Limitation in respect of claims in equity arises both by the equitable doctrine of laches and by a statutory discretion of the court (conferred by the Limitation Act 1950) to apply the statutory six year limitation period by analogy.
Lawyers can be liable to non-clients arising out of the performance of their professional duties. In respect of breaches of fiduciary obligation, a lawyer can be liable as a trustee to a non-client, including liability as a constructive trustee for knowing receipt of money which is the subject of a breach of trust or for knowingly assisting another in a breach of the latter's trust. Breaches of undertakings to non-clients may be the subject of the summary jurisdiction of the High Court. Liability under the Fair Trading Act 1986 and Commerce Act 1986 is not restricted to clients and can extend to non-clients.
The duty in negligence of care to clients has already been discussed above. Lawyers may also be liable in negligence to non-clients when they act in a way that creates a duty of care to that person. There are several cases where such a duty has been upheld. For example, a solicitor has been held to owe a duty of care to a beneficiary under a will which he had negligently drafted. Where a claim was brought by a husband, a party to a matrimonial property agreement, against the solicitor for his wife, alleging that the solicitor had failed to advise the wife properly in relation to the agreement resulting in the wife being entitled to avoid the agreement, the Court of Appeal held that the wife's solicitor could in those circumstances be liable to the husband.
Indemnity insurance for the legal profession is voluntary in New Zealand. An estimated ninety to ninety-five per cent of the legal profession takes out professional indemnity insurance cover.
Insurance is currently available through policies issued by commercial insurers.
Insurance is usually obtained abroad for larger firms and internally for smaller firms and sole practitioners. Lloyds of London and the FAI/Justitia Mutual Association are the dominant sources of professional indemnity insurance cover for New Zealand solicitors.
Some practitioners in New Zealand practise solely as barristers.
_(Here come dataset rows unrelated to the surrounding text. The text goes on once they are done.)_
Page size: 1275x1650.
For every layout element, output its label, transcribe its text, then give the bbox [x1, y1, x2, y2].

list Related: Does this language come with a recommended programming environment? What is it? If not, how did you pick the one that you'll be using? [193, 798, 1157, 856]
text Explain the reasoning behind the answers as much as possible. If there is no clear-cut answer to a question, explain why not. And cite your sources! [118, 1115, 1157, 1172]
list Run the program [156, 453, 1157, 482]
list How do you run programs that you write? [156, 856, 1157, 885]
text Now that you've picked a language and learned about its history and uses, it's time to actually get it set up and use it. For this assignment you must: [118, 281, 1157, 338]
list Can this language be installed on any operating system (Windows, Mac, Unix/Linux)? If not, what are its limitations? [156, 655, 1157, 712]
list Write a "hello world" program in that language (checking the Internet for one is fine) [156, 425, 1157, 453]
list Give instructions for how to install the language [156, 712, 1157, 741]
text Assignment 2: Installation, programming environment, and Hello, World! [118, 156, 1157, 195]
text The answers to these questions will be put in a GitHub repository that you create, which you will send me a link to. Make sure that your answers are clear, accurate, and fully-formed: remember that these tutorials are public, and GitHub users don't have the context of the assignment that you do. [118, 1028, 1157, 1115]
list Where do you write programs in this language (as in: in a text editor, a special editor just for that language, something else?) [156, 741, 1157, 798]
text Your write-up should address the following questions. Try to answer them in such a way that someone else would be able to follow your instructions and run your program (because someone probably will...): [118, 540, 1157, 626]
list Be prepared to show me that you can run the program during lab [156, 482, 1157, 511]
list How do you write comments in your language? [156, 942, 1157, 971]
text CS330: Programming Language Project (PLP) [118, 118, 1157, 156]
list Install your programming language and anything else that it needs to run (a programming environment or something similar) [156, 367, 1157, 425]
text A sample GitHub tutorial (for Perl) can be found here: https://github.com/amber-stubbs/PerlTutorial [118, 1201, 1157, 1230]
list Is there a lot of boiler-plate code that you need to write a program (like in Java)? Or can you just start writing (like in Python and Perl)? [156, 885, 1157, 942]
One insurer offers a policy on favourable terms to those practising as such and a substantial proportion of those so practising are insured under that policy.
The average level of cover is approximately USD3 million per claim. Usually a maximum for each claim is imposed by the insurer as well as the aggregate total liability being limited for the period of the policy.
Approximately three to five per cent of the annual expenses of a practice are represented by professional indemnity insurance premium.
The range of deductibles payable by insured lawyers is between USD31,000 and USD150,000, depending on the size of the law firm.
The New Zealand Law Society is currently undertaking a review of professional indemnity insurance for the legal profession in New Zealand.
It is possible that there will be significant developments in the near future through a proposed compulsory insurance scheme. The New Zealand Law Society has proposed that USD150,000 cover be taken by the profession as a minimum based on prescribed minimum criteria.
Compulsory insurance cover in New Zealand, if it proceeds, is expected to be arranged by approved insurance policies and regulated by requirements set down by the New Zealand Law Society.